Flávio Resende de Carvalho nasceu no dia 10 de agosto de 1899 na cidade de Amparo da Barra Mansa, Rio de Janeiro, filho de Raul e Ofélia de Carvalho. Mudou-se para São Paulo com a família em 1900, começou seus estudos na Escola americana, na rua Itambé em 1908 e logo em 1911 vai para Paris como aluno interno do Lycée Janson de Sailly.
Em 1914 vai para Inglaterra, mas com o começo da 1ª Grande Guerra, ficou proibido de sair do país, pois não tinha passaporte. Freqüenta aulas de pintura da King Edward the Seventh School of Fine Arts, em Newcastle, Inglaterra, em 1918, e o curso de engenharia civil na Universidade de Durham, na qual se forma em 1922. A partir de 1924 trabalhou três anos no escritório que construiria o Banco de Comercio e Industria, o Mercado Municipal, o Palácio da Justiça, entre outros.E em 1926 abre seu próprio escritório, junto ao instituto de engenharia.
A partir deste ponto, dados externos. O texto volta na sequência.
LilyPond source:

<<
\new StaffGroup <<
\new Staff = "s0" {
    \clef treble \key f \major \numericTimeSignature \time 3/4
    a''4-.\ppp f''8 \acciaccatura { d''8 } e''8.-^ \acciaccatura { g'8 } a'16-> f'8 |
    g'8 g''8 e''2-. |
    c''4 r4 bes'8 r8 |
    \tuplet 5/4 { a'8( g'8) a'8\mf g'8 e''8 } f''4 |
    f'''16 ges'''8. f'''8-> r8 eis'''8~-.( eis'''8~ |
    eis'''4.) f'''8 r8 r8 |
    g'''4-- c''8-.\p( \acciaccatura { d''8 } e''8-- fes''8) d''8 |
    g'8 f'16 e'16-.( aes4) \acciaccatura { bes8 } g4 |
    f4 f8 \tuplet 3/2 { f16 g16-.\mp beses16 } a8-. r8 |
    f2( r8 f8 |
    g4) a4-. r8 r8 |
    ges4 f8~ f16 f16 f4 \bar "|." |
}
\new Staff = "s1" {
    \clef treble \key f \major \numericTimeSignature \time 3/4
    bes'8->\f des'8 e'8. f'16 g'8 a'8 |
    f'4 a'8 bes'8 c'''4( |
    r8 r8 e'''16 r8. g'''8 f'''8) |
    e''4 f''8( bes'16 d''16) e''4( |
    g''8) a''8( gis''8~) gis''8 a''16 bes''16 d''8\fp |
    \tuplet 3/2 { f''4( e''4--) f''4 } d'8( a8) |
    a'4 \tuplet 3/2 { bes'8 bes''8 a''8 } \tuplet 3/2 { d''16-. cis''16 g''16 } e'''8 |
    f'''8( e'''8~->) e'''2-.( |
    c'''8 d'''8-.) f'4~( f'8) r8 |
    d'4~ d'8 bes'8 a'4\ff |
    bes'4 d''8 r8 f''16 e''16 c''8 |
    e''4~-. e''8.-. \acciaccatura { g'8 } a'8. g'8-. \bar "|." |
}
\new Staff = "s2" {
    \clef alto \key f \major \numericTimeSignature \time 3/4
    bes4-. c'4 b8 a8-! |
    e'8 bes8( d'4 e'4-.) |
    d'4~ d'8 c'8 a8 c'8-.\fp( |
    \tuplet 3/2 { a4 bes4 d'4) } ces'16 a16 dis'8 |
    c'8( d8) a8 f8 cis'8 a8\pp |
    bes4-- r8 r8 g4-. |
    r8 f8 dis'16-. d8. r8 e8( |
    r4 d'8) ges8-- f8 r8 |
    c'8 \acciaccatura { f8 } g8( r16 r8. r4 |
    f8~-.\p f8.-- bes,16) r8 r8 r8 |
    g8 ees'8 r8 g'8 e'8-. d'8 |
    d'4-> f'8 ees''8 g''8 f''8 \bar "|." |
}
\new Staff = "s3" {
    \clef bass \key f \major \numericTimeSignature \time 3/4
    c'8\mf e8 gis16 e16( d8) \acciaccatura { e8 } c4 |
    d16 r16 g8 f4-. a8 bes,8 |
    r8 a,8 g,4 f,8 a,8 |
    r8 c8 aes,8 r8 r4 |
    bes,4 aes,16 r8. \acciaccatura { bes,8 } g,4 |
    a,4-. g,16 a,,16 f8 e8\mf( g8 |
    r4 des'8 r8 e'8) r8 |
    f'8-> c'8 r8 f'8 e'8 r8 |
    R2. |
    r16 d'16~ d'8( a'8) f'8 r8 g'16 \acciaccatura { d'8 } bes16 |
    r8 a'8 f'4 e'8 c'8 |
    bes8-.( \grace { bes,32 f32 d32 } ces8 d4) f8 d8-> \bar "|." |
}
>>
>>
Em 1931, realiza o polêmico evento Experiência Nº 2, em São Paulo, em que ele caminha, com boné na cabeça, em sentido contrário ao de uma procissão católica para estudar a reação popular, e publica livro com o mesmo nome; participa do XXXVII Salão Nacional de Belas Artes, o chamado Salão Modernista. Em 1932, participa do Movimento Constitucionalista como capitão engenheiro. Entre 1932 e 1934, abre um ateliê, onde funda o Clube dos Artistas Modernos, CAM, com Antonio Gomide (1895-1967), Di Cavalcanti (1897-1976) e Carlos Prado (1908-1992).
No ano de 1934 participa do I Salão Paulista de Belas Artes, com5 telas, três aquarelas, cinco desenhos e uma obra de arte aplicada, no mesmo ano fez sua 1ª exposição individual, a mostra foi fechada pela polícia e reaberta por ordem judicial, 15 dias depois.
No ano de 1937 participa do I Salão de Maio com três óleos, duas aquarelas e dois desenhos, nos próximos dois anos também participou do Salão de Maio.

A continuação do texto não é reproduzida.